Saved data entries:
····················
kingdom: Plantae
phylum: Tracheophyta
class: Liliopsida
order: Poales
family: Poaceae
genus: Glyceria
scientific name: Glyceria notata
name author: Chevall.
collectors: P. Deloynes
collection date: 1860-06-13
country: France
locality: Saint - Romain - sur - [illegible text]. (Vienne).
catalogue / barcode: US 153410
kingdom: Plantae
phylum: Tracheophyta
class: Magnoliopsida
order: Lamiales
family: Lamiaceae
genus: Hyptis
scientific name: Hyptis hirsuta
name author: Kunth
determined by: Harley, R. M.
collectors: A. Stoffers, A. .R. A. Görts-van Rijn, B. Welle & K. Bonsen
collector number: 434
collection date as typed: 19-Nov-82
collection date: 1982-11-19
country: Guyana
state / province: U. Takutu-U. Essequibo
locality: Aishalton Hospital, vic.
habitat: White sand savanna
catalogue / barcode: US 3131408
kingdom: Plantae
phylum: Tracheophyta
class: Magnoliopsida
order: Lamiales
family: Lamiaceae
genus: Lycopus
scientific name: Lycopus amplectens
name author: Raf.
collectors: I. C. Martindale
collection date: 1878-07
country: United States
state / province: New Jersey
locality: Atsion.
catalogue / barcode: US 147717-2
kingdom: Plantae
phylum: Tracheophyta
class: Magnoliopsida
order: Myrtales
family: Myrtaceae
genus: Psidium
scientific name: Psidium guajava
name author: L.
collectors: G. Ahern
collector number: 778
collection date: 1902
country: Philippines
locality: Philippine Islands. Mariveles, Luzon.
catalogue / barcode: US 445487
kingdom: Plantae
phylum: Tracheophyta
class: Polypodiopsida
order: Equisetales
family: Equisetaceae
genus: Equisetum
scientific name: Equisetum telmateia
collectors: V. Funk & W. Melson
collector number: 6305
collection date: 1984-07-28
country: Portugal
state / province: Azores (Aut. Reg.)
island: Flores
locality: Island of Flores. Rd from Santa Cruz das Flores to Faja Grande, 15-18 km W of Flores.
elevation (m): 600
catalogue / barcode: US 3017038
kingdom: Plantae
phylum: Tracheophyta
····················
**STATED TASK**
Extract every line of the records that contains the string "catalogue". Case counts.

**RESULT BELOW**
catalogue / barcode: US 153410
catalogue / barcode: US 3131408
catalogue / barcode: US 147717-2
catalogue / barcode: US 445487
catalogue / barcode: US 3017038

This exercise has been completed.